### Excerpted records
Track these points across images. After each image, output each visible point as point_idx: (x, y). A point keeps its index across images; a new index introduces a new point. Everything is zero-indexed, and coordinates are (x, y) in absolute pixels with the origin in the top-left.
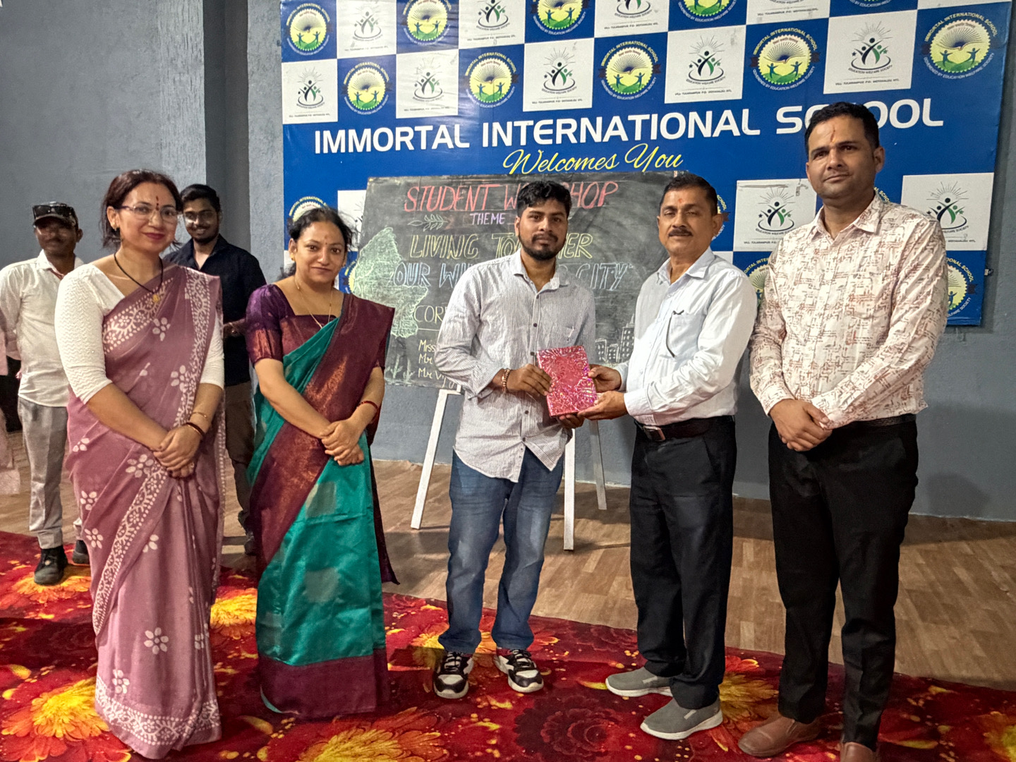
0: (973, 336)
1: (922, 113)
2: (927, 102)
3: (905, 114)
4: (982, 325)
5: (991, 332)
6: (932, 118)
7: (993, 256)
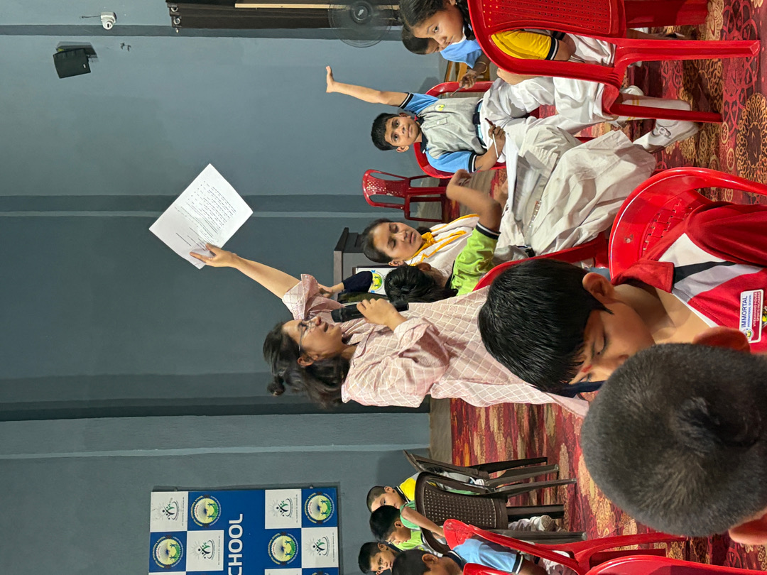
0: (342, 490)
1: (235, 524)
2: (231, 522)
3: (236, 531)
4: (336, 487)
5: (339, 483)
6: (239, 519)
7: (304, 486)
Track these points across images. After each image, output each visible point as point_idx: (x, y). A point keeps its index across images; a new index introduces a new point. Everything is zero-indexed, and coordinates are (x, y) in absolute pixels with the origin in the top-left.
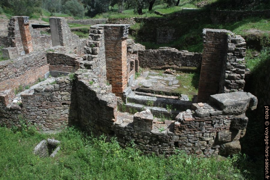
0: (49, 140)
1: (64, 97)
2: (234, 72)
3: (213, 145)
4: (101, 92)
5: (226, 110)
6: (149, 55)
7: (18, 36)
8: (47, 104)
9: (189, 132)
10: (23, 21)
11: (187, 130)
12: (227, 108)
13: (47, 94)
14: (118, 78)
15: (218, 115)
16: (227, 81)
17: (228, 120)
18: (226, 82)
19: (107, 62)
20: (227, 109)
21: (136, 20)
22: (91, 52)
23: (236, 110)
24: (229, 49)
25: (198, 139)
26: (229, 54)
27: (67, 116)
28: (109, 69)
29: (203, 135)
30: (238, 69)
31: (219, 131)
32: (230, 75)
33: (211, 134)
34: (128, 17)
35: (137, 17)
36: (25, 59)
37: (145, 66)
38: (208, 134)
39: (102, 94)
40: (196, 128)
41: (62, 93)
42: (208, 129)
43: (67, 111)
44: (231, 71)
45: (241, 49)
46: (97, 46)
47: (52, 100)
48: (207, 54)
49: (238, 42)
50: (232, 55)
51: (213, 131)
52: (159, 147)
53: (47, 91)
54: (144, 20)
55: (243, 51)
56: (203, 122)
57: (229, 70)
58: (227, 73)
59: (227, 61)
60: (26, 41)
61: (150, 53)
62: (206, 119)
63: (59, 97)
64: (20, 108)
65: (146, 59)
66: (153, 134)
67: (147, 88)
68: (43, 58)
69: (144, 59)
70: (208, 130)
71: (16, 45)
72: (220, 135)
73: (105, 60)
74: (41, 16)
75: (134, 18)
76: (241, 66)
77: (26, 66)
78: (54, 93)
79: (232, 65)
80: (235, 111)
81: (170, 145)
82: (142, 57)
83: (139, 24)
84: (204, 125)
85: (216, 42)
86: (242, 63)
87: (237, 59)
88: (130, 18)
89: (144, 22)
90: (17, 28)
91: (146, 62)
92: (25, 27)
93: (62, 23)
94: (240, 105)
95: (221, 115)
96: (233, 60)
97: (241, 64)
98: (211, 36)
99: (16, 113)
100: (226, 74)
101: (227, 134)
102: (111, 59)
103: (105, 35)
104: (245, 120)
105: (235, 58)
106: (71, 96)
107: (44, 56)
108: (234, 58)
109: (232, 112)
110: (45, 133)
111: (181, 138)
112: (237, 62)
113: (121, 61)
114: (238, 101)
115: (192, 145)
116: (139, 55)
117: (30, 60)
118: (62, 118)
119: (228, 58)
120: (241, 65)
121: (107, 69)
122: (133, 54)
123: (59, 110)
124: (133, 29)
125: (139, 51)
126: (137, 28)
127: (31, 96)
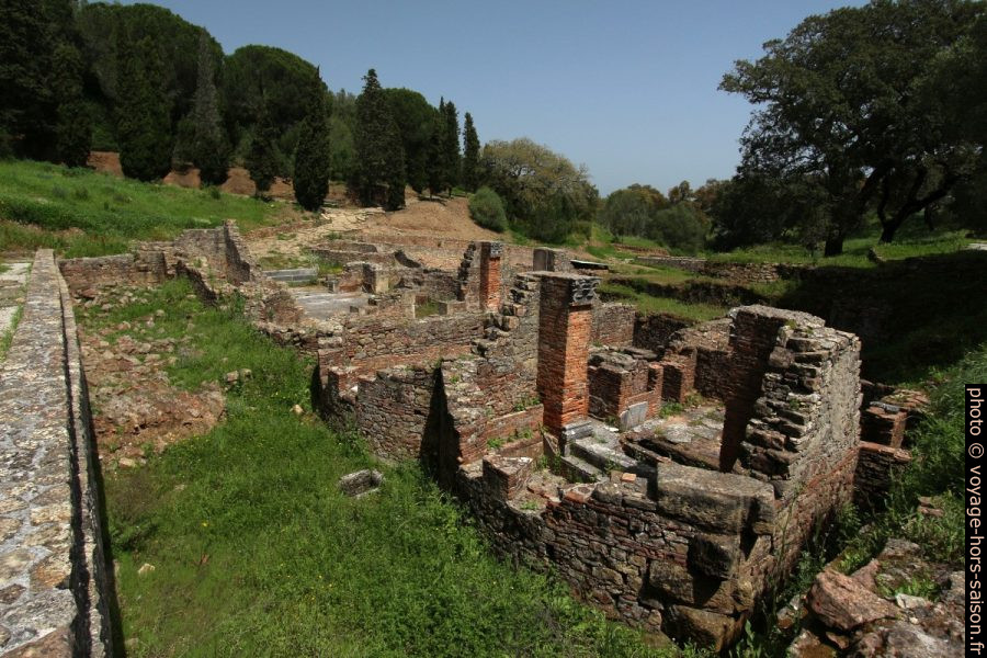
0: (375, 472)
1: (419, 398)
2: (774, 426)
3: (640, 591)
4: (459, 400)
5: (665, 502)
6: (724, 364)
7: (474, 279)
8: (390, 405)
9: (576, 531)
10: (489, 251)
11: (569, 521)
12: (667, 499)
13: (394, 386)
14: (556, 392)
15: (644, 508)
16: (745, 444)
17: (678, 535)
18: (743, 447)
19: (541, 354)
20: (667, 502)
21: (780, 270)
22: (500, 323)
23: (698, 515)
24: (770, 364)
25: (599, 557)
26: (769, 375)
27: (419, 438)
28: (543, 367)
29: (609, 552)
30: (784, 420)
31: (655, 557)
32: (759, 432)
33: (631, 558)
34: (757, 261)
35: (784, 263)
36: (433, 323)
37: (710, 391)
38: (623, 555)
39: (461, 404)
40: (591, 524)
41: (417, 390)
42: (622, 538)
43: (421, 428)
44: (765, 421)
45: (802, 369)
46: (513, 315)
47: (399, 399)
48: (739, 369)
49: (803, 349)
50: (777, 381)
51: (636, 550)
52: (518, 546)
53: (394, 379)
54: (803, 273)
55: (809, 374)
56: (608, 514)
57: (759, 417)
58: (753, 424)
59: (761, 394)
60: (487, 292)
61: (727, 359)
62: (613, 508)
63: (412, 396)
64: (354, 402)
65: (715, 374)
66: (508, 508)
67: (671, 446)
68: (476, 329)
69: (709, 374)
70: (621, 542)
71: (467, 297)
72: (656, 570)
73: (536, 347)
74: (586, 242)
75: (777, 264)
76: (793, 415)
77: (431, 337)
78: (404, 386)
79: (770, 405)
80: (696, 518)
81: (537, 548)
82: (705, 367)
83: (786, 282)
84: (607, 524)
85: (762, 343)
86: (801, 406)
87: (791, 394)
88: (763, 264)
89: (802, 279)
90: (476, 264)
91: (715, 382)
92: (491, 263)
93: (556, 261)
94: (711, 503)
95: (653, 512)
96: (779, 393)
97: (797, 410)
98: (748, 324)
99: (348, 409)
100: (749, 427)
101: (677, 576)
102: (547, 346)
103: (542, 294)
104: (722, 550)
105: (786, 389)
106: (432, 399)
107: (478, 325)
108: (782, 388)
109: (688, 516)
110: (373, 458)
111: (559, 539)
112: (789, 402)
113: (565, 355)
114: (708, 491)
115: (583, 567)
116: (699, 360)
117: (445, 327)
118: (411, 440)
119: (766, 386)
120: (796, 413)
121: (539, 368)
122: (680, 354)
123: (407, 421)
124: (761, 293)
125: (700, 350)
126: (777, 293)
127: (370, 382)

### Exercise directions
Copy the items word for word, from the first line through the line containing "7: (304, 486)", both included. Leave the pictures out of your copy.

### Output
Track these points across images. After each image, output each visible point as point_idx: (x, y). A point keeps its index across images; a new index introduces a new point. Everything is zero-indexed, and coordinates are (x, y) in absolute pixels with the origin in the top-left.
0: (973, 336)
1: (922, 113)
2: (927, 102)
3: (905, 114)
4: (982, 325)
5: (991, 332)
6: (932, 118)
7: (993, 256)
0: (342, 490)
1: (235, 524)
2: (231, 522)
3: (236, 531)
4: (336, 487)
5: (339, 483)
6: (239, 519)
7: (304, 486)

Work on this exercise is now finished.